Ontem 7 Ruy estava com a macaca, metendo bala na cidade de São Paulo.
A pretexto de falar sobre a Semana de Arte moderna, Ruy tascou o pau sem pestanejar nos artistas e intelectuais paulistas. Disse que o Rio de Janeiro não participou da Semana de Arte Moderna de 22 porque não precisava. Segundo ele, o Rio é moderno desde sempre.
O mineiro Ruy, que parece não gostar do lugar onde nasceu, entrou na onda de defender o Rio às cegas. Puro bairrismo.
A Semana de 1922 durou só 3 dias: 13, 15 e 17 de fevereiro. À frente Mário e Oswald de Andrade. A abertura coube a Graça Aranha, que findaria brigando com Mário e Oswald.

▶ **LISTAGEM**:
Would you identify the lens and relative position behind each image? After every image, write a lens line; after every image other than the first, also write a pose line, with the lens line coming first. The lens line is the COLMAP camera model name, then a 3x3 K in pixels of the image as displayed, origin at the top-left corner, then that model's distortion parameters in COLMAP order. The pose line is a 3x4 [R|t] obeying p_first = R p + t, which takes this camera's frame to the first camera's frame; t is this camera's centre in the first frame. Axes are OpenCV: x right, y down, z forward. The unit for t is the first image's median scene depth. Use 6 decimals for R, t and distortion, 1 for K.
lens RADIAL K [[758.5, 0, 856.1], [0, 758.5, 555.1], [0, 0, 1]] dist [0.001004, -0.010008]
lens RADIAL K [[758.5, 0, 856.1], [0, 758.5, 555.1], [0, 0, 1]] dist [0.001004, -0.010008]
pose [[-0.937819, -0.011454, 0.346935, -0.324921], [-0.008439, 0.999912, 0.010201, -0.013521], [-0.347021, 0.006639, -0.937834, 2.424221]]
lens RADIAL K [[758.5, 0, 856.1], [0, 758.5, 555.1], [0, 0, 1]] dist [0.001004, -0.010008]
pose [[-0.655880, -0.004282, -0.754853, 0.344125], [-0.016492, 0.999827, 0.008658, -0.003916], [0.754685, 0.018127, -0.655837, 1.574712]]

▶ **EXERCÍCIOS**:
[a] Reescreva tudo o que vai de "Ontem 7 Ruy" até "moderno desde sempre." no trecho, trocando "pestanejar" por "hesitar".
[b] No trecho, por que, segundo Ruy, o Rio de Janeiro não participou da Semana de Arte Moderna de 22?
A listagem não tem relação com o trecho.

▶ **RESPOSTAS**:
[a]
Ontem 7 Ruy estava com a macaca, metendo bala na cidade de São Paulo.
A pretexto de falar sobre a Semana de Arte moderna, Ruy tascou o pau sem hesitar nos artistas e intelectuais paulistas. Disse que o Rio de Janeiro não participou da Semana de Arte Moderna de 22 porque não precisava. Segundo ele, o Rio é moderno desde sempre.

[b] Porque não precisava. Segundo Ruy, o Rio é moderno desde sempre.